“L’homme de Londres”, un film de Béla Tarr (2008)
J’ai une copine qui a travaillé avec Béla Tarr et qui m’a dit qu’il était complètement taré. Elle le hait, lui et toute son équipe aussi. Et je ne dirais pas qui est mon amie – de toute façon, qui connaît vraiment Béla Tarr?
J’ai une autre copine qui a bossé avec lui, une technicienne du cinéma, et qui, quand on évoque le tournage de L’homme de Londres, devient très sombre et explique gentiment que parfois, on préfèrerait presque faire de la télé.
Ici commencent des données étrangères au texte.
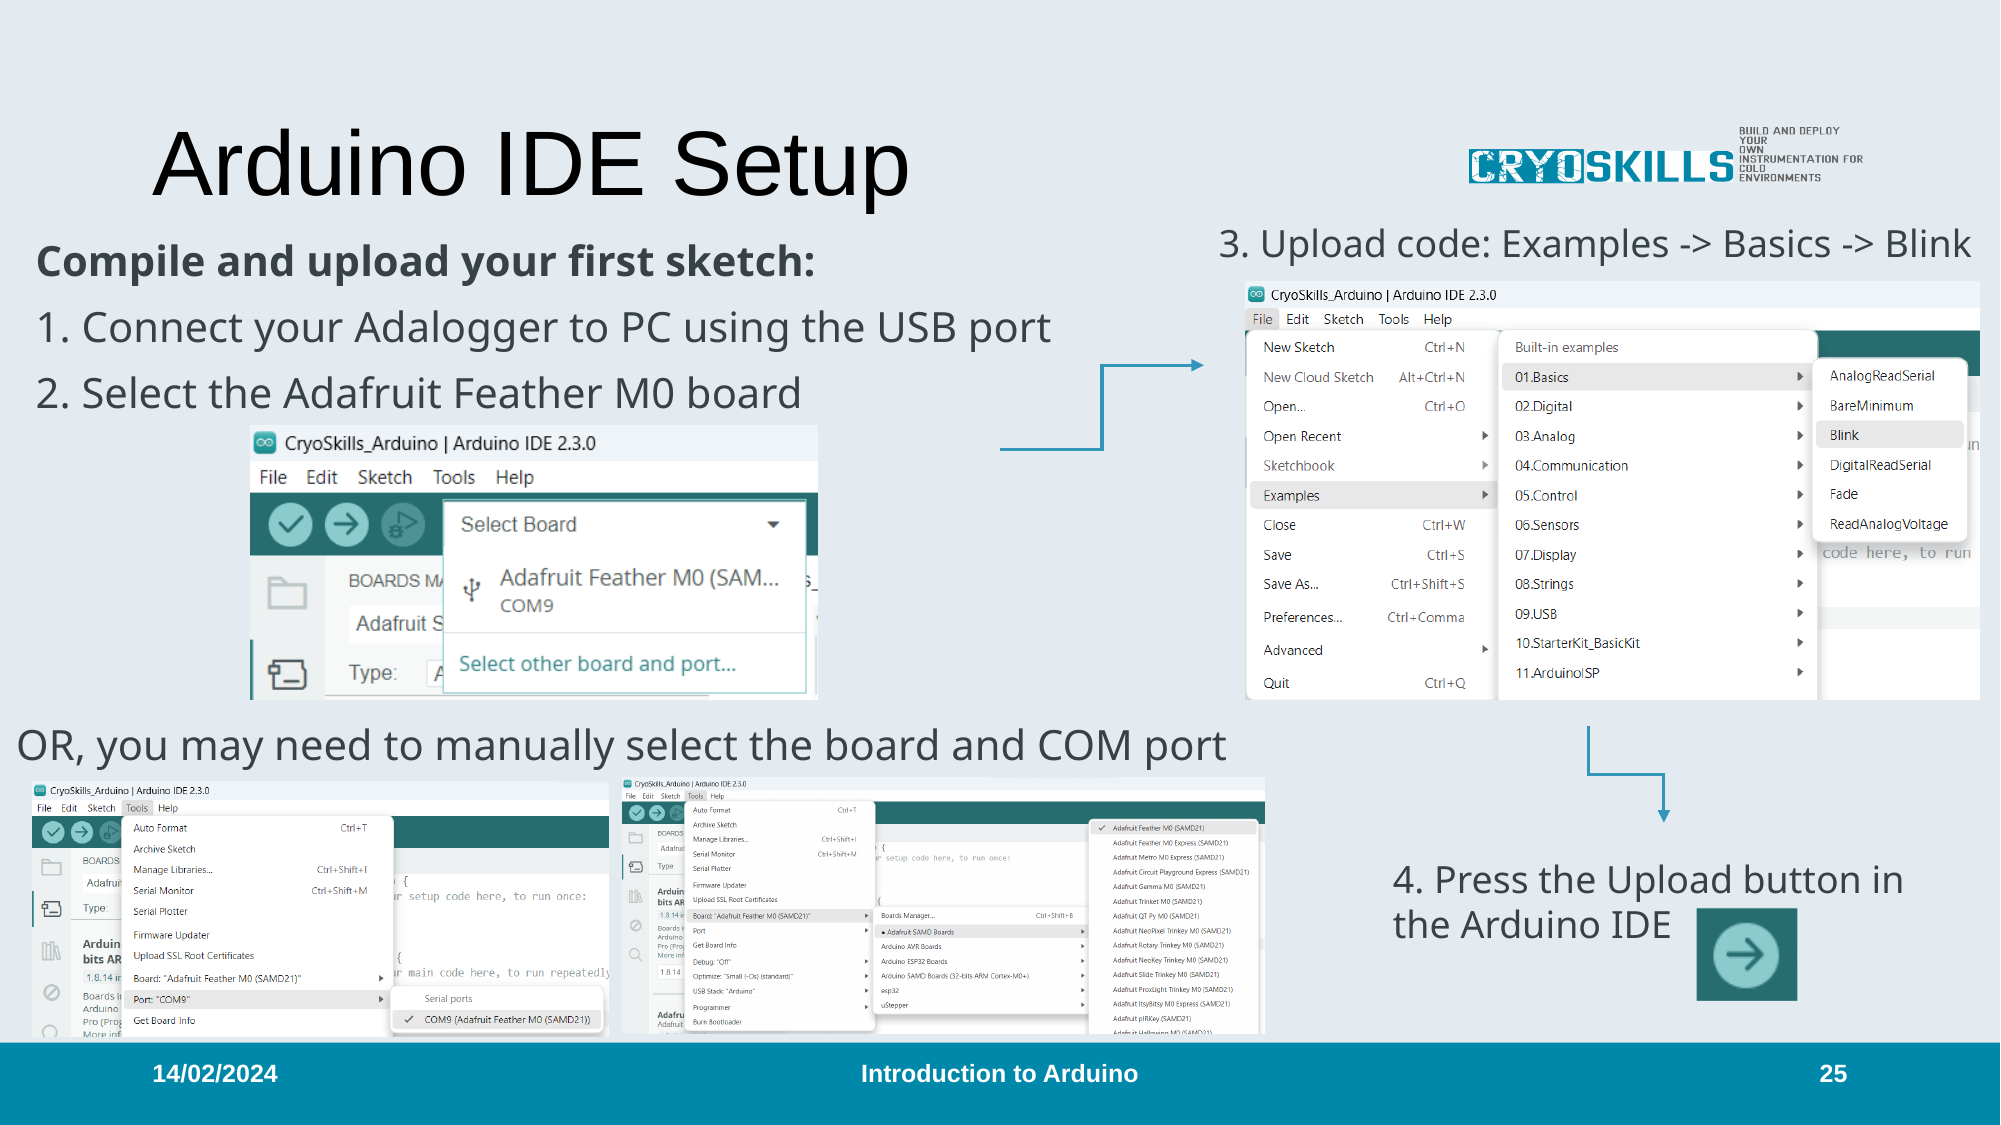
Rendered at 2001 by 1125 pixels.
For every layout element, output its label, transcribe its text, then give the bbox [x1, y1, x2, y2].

text_box OR, you may need to manually select the board and COM port [1, 711, 1244, 827]
picture [1696, 907, 1798, 1002]
picture [1537, 169, 1543, 181]
text_box 4. Press the Upload button in the Arduino IDE [1378, 848, 1968, 954]
text_box 3. Upload code: Examples -> Basics -> Blink [1203, 212, 2000, 273]
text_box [1577, 736, 1675, 812]
title Arduino IDE Setup [137, 57, 1413, 275]
picture [622, 777, 1265, 1034]
picture [1245, 281, 1980, 700]
picture [32, 781, 609, 1037]
footer Introduction to Arduino [662, 1042, 1338, 1103]
list Compile and upload your first sketch: 1. Connect your Adalogger to PC using the USB port 2. Select the Adafruit Feather M0 board [20, 233, 1189, 586]
picture [1500, 173, 1506, 181]
picture [250, 425, 818, 700]
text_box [999, 365, 1204, 450]
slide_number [137, 1042, 588, 1103]
picture [1469, 127, 1863, 193]
slide_number 25 [1412, 1042, 1863, 1103]
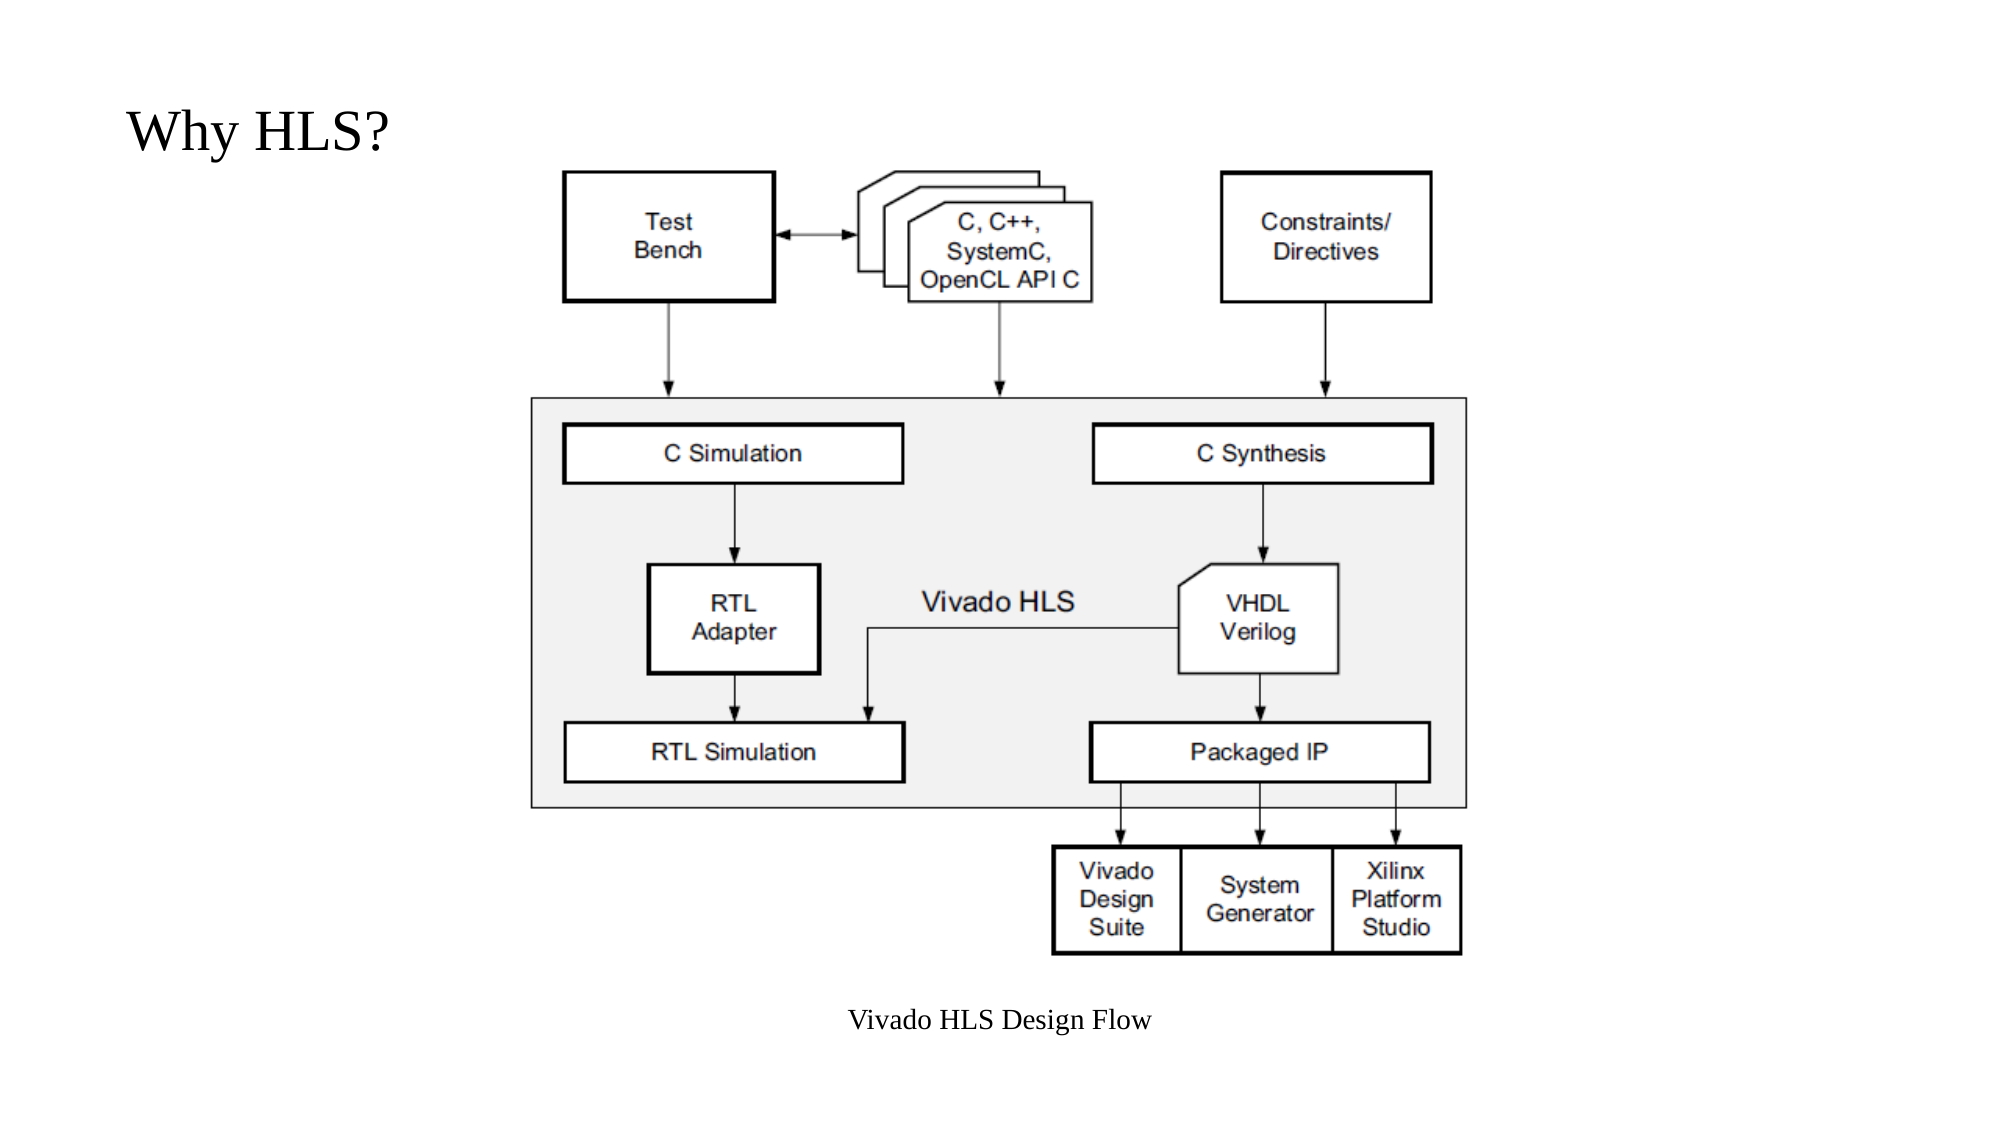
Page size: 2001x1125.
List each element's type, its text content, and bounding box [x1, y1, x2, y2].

picture [528, 166, 1472, 959]
text_box Vivado HLS Design Flow [708, 993, 1292, 1044]
text_box Why HLS? [111, 84, 472, 170]
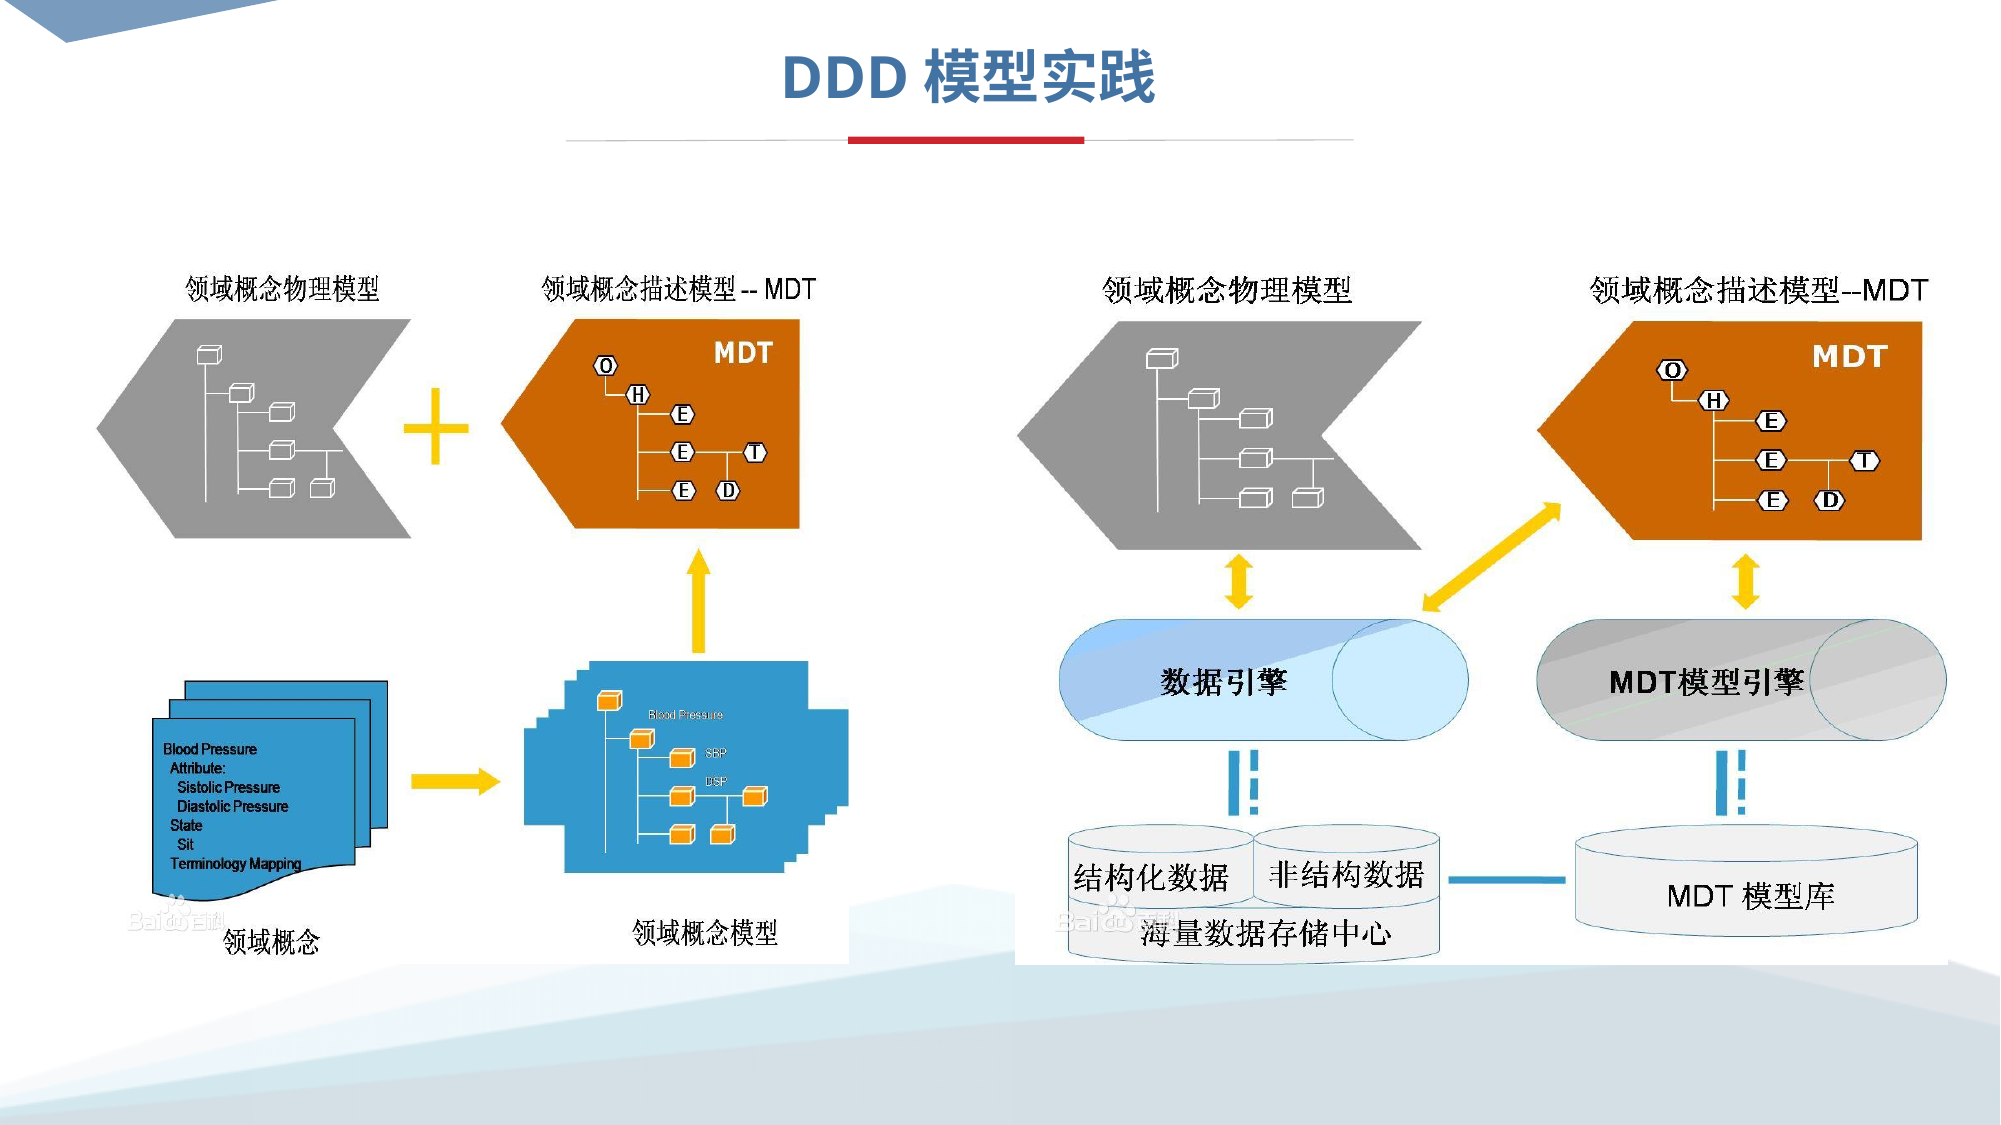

De toute façon, un réalisateur hongrois qui pond des œuvres de plus de sept heures sans entracte en noir et blanc (Satantango, 1994), ne peut pas être tout à fait normal. L’homme de Londres, une adaptation du l’enquête policière de Georges Simenon, ne dure “que” 132 minutes, et c’est le règne de la lenteur et du plan séquence. Les plans filmiques maniaques de Béla Tarr sont inhumains. Au bout d’une heure dix de film, nous en sommes à onze plans en tout et pour tout (j’ai compté, je m’emmerdais). Pire encore, nous n’en sommes presque qu’à l’exposition des lieux et des personnages.
La première moitié de L’homme de Londres m’a parue être un véritable supplice, sorte de caricature du film dit “de l’Est”, en noir et blanc, lent à périr, joué de façon expressionniste, avec d’interminables mouvements de caméra sur des actions insignifiantes (une fille qui mange sa soupe). De quoi faire passer toute la Hongrie pour le pays de la dépression nerveuse. Béla Tarr semble alors mépriser le genre humain au point de lui préférer les longs travellings sur des paysages mornes et de filmer son héros presque tout le temps… de dos!
Pourtant, à la deuxième heure, et particulièrement à la fin, le film bascule, le pouls s’accélère, retrouvant la piste du film noir, en mettant cependant l’accent sur l’absurdité des entreprises humaines. C’est là que prennent tout leur sens les plans séquences infinis et les dialogues étrangement artificiels, dans cette tragédie grecque version 2009 qui se mérite un peu, qui ne s’offre pas comme ça à la première minute. La force du film s’apprécie lentement et finit, saisissante, sur un ultime plan séquence du visage d’une femme qui a tout perdu – honneur, justice et amour.